AN OPPORTUNITY FOR GPs
In 1985 one of the most comprehensive studies into depression was carried out, a multicentre study comparing four therapies: antidepressants, placebo, cognitive behavioural therapy, and interpersonal therapy. These were all delivered with clinical or psychological support for 16 weeks. The primary outcome was recovery at 16 weeks and 18 months. Surprisingly all groups experienced equal recovery, the most effective predictor of recovery was the patient’s expectation, mediated by the relationship with the therapist. It has been established that non-specific treatment effects (placebo/expectancy) account for at least 75% of the effects of antidepressant medication, similarly in other conditions and possibly in all psychotherapy.7 There is huge potential for upskilling GPs to use their position of trust and respect to maximise expectation and therapeutic alliance and help their patients with psychological therapies. This can be done through GP guided self-managed materials and can be cost effective.8
The understanding of the neurobiology of emotions, the biopsychosocial model of distress and the mind/body link is poorly covered in medical schools, despite its huge relevance to all fields.9 Thus we end up with thousands of graduates who can (hopefully) recognise a medulloblastoma (obviously important but extremely rare) but have little idea about the origins and ramifications of distress, which, as GPs particularly, they will deal with every day.
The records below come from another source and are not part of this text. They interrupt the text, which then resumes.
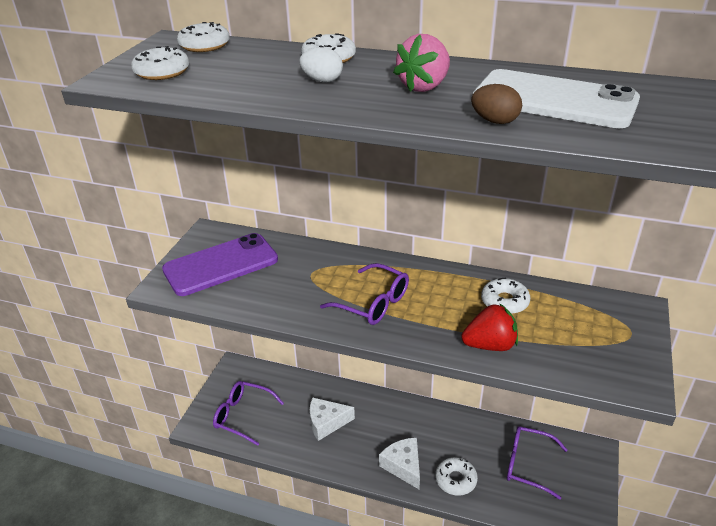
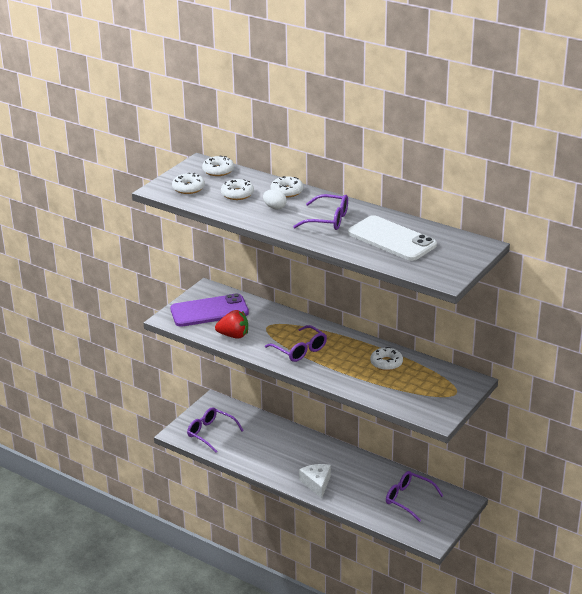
camera: 15 degrees right, 5 degrees down
(326, 423) = (271, 448): white cheese -> none
(424, 87) = (328, 220): pink strawberry -> purple glasses
(455, 480) = (350, 498): white donut -> white donut (237, 194)
(490, 345) = (361, 384): red strawberry -> red strawberry (233, 335)
(495, 121) = (349, 247): brown egg -> none

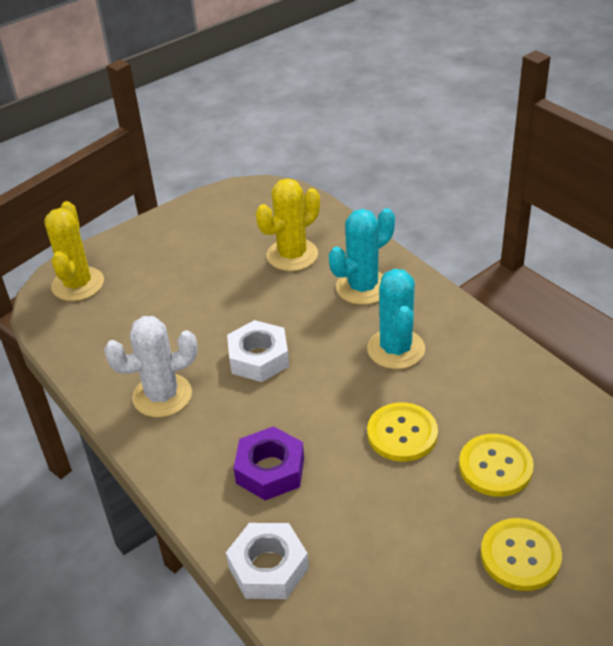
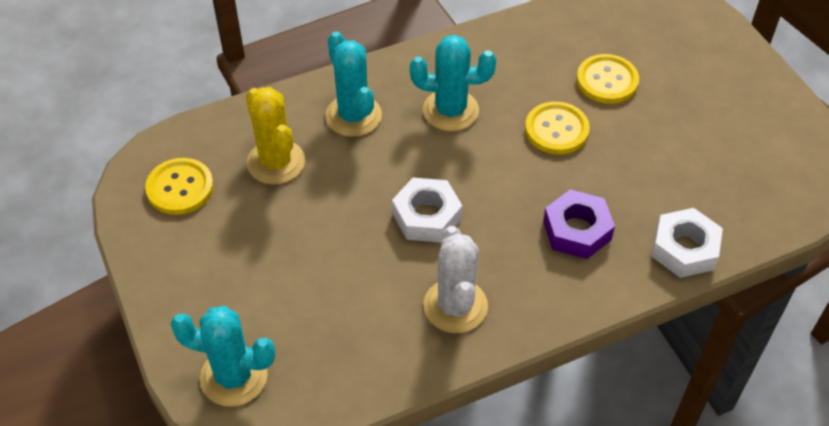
camera: 80 degrees left, 10 degrees up
(78, 284) = (234, 377): yellow cactus -> turquoise cactus
(520, 556) = (696, 90): yellow button -> yellow button (180, 188)

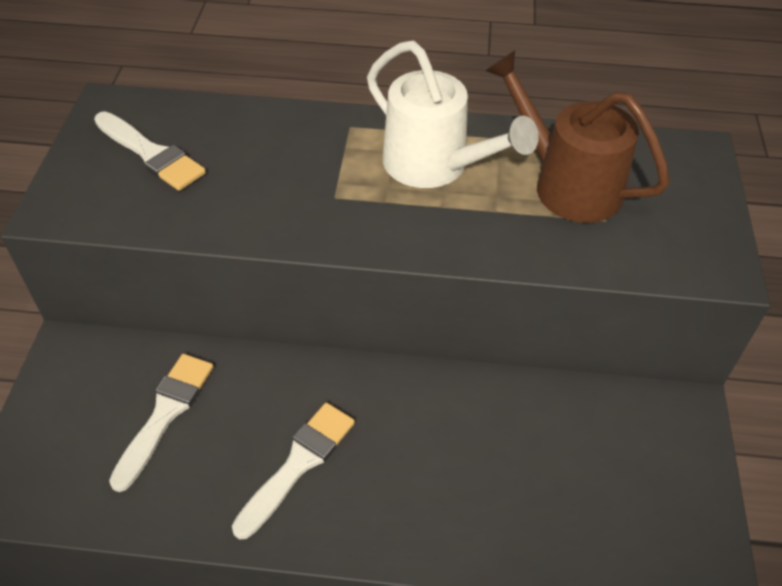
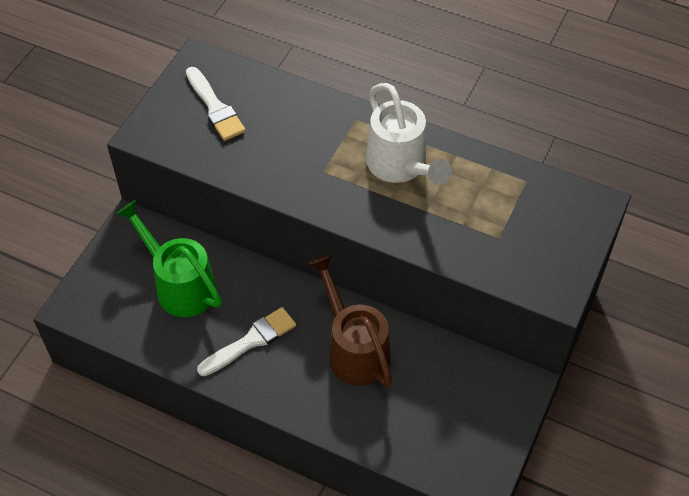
camera: 20 degrees right, 5 degrees up
(165, 414) = (179, 284): white brush -> green watering can
(566, 183) = (485, 203): brown watering can -> brown watering can (354, 349)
GPs are further marginalised by initiatives such as the Increasing Access to Psychological Therapies (IAPT) programme, where, rather than engaging with psychological treatment of patients with common mental health disorders, their sole purpose is seen as referral, which can also deter from clinical involvement in innovative treatment ideas. The recent figures for uptake and outcomes of this programme show the lack of patient engagement with a referral-based programme in primary care, and strengthens the case for devolvement to, and encouraging innovation in, the front line.10 The most damaging outcome of this exclusion is that if you do not have the skills to help your patients, you do not, ipso facto, have the skills to help yourself. You must practice the alleviation of distress to understand it, the most important thing is to give your patient a credible model and explain how this will assist their recovery. The more you enable recovery in others the more you enable it in yourself. This is a concept I have called ‘therapeutic mirroring’. The Buddha said ‘you are the person most deserving of your compassion’. Similarly, you are your most important patient; by understanding the neurobiology of distress, resilience, and recovery and integrating this into your clinical practice, you can learn to communicate this model and commence a process of increasing resilience thereby aiding recovery for your patients and yourself.
Notes
Provenance
Commissioned; not externally peer reviewed.